(Page-level text extractions)

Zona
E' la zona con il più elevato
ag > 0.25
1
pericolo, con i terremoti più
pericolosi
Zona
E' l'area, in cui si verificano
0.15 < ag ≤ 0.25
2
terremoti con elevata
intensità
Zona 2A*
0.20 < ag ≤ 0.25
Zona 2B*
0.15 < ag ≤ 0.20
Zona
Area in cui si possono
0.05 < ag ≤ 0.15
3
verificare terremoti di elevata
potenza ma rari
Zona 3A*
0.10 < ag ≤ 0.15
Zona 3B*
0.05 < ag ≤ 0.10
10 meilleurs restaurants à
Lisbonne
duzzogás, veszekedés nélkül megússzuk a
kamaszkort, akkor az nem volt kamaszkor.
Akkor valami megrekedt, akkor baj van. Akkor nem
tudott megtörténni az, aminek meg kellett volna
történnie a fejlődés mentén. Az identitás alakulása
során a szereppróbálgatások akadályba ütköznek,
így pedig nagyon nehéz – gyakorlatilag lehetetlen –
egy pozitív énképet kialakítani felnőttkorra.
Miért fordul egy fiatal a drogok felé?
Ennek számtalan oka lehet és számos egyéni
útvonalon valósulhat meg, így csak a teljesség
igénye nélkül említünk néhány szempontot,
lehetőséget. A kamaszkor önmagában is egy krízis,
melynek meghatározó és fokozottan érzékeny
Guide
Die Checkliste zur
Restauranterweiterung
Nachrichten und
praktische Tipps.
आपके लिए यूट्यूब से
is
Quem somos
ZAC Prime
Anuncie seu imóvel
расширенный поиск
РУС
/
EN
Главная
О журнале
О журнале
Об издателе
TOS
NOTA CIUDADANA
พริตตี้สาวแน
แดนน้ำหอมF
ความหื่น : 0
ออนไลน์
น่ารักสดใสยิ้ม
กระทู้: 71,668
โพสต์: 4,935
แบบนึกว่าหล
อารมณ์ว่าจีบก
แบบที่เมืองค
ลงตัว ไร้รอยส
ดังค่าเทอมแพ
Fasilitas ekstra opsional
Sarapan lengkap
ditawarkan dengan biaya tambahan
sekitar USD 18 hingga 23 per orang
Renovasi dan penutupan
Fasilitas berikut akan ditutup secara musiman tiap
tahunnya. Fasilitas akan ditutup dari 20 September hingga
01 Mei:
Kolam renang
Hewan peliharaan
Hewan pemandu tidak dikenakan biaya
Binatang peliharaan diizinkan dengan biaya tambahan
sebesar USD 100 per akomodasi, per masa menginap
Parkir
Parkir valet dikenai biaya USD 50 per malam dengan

> **Task item**:
Where does the word "elevata" occur in the records? Return every line that holds it.

> **Expected output**:
terremoti con elevata
verificare terremoti di elevata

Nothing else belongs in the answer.